Photo books, Calendars... advice?

patcollins

New member
I am a web designer who is currently building a series of sites where the customers can design their own photo books, calendars, greeting cards, photo cards .

Most of the orders will be small from end users but the accumulated volume will be high . I am having great difficulty securing the services of a printing firm due to the fact that I'm not ordering 300+ of the same product , but sadly little Timmy's mother doesnt want 300+ copies of his school formal photo book.

Am I just looking in the wrong place or is what I'm asking not reasonable ? I would have thought it would be a good opportunity for a small to medium business to charge a premium for 1 off jobs? Can someone offer me some advice on whos door to knock on? or will i need to go and buy my own gear?

Obviously I want to be competitive with the hoards already doing it online , I do have some great niche ideas but price will be a factor . I've calculated what people are saying is costs them per page and going on market price theres enough profit to go around for anyone interested.

Thanks
Pat
 
Pat,
There are many companies doing this sort of business in the US and most of the "big boys" offer these services are a very low cost. I was the Marketing Manager for a place called the Personalization Station. In the 90's we were one of the largest players in this area of custom photo calendars. We sold 10's of thousands a year. But eventually the bigger players in photo services such as OFOTO (Kodak), Snapfish, Walmart, VistaPrint, etc.... drove us out of business. Mostly because we wouldn't change our business model - but the point is, there was LOTS of competition with a huge investment in automated back-end systems to make it work financially.
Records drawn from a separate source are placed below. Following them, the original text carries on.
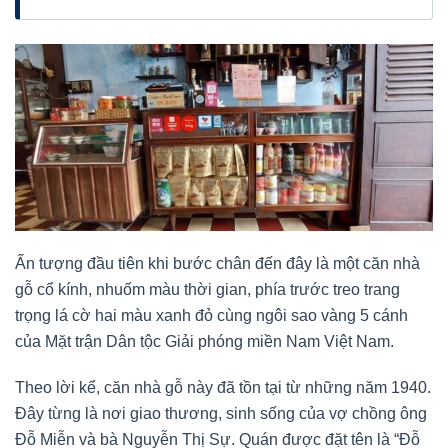
Ấn tượng đầu tiên khi bước chân đến đây là một căn nhà
gỗ cổ kính, nhuốm màu thời gian, phía trước treo trang
trọng lá cờ hai màu xanh đỏ cùng ngôi sao vàng 5 cánh
của Mặt trận Dân tộc Giải phóng miền Nam Việt Nam.
Theo lời kể, căn nhà gỗ này đã tồn tại từ những năm 1940.
Đây từng là nơi giao thương, sinh sống của vợ chồng ông
Đỗ Miễn và bà Nguyễn Thị Sự. Quán được đặt tên là “Đỗ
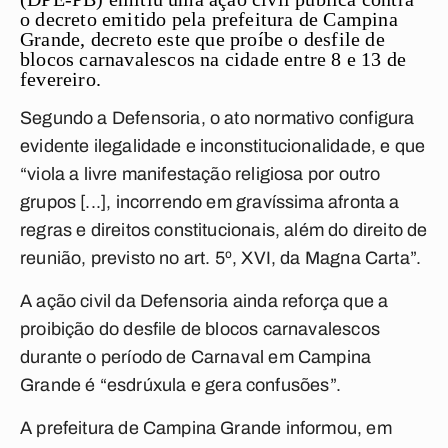
o decreto emitido pela prefeitura de
Campina
Grande
, decreto este que proíbe o desfile de
blocos carnavalescos na cidade entre 8 e 13 de
fevereiro.
Segundo a Defensoria, o ato normativo configura
evidente ilegalidade e inconstitucionalidade, e que
“viola a livre manifestação religiosa por outro
grupos [...], incorrendo em gravíssima afronta a
regras e direitos constitucionais, além do direito de
reunião, previsto no art. 5º, XVI, da Magna Carta”
.
A ação civil da Defensoria ainda reforça que a
proibição do desfile de blocos carnavalescos
durante o período de Carnaval em
Campina
Grande
é
“esdrúxula e gera confusões”
.
A prefeitura de Campina Grande informou, em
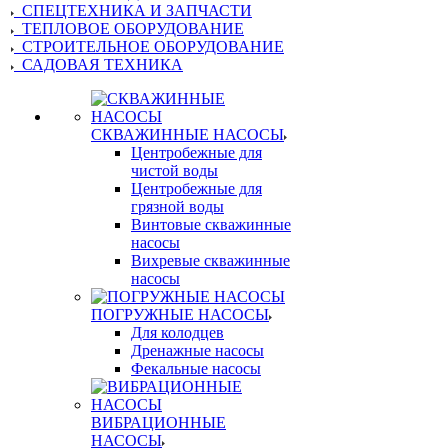
СПЕЦТЕХНИКА И ЗАПЧАСТИ
ТЕПЛОВОЕ ОБОРУДОВАНИЕ
СТРОИТЕЛЬНОЕ ОБОРУДОВАНИЕ
САДОВАЯ ТЕХНИКА
СКВАЖИННЫЕ НАСОСЫ
Центробежные для
чистой воды
Центробежные для
грязной воды
Винтовые скважинные
насосы
Вихревые скважинные
насосы
ПОГРУЖНЫЕ НАСОСЫ
Для колодцев
Дренажные насосы
Фекальные насосы
ВИБРАЦИОННЫЕ
НАСОСЫ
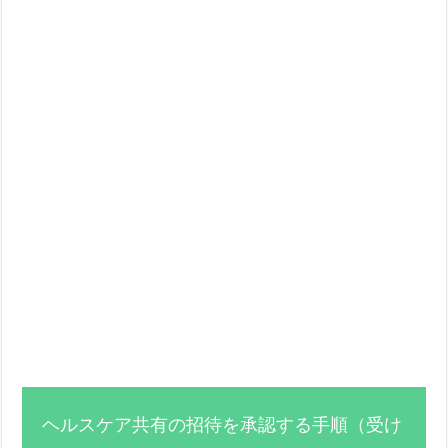
ヘルスケア共有の招待を承認する手順（受け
Not trying to be a wet blanket, but it is a very tough business to just break into. I would look at maybe partnering with one of these suppliers and this way you're really just a front-end marketing and sales arm for them. I'm sure some of these companies offer up some sort of branded programs.

Good luck!
Michael
 
Thanks

Thanks

Thanks Michael for the feedback , I've definitely got no illusions of taking on any big company in the near future . I think what you say is right about being a front end , but unfortunately the margins vs headaches with some of these guys is why I'm out trying to source my own team of suppliers.

It's always been my primary intention to be the middle man for the bulk of the stuff , and I have a few untapped niche markets that I think will do really well in my local Australian market place.

Maybe I'm just being naive but it just seems that some of the industry sales people are being short sited , especially since I'm letting them call the numbers. I had one guy quote me $145 for a photo calendar because he didn't want to touch the idea ..... but like you said it may have accumulated into 10000 calendar job. The same guys probably going to complain if it's quiet next month.
 
We tried it, but the customer side took too long. Too many grandma's that would take up valuable CSR time.
There are guy on the internet are completely web enabled the client does the design on the screen.
 
Although I think it’s important to contact a client as soon as you can, I still feel like ten minutes is a bit over exaturated. It’s important to get back with them, but you shouldn’t drop everything to tend to an e-mail response.
 
If you expect to make a lot of business doing this and feel that the profit would be good in the long run, then there's no problem investing on some of your own equipment. However, you'd have to make a good plan and account for certain problems that you could encounter along the way. Oh and you need to refine the ordering process or people will just get confused.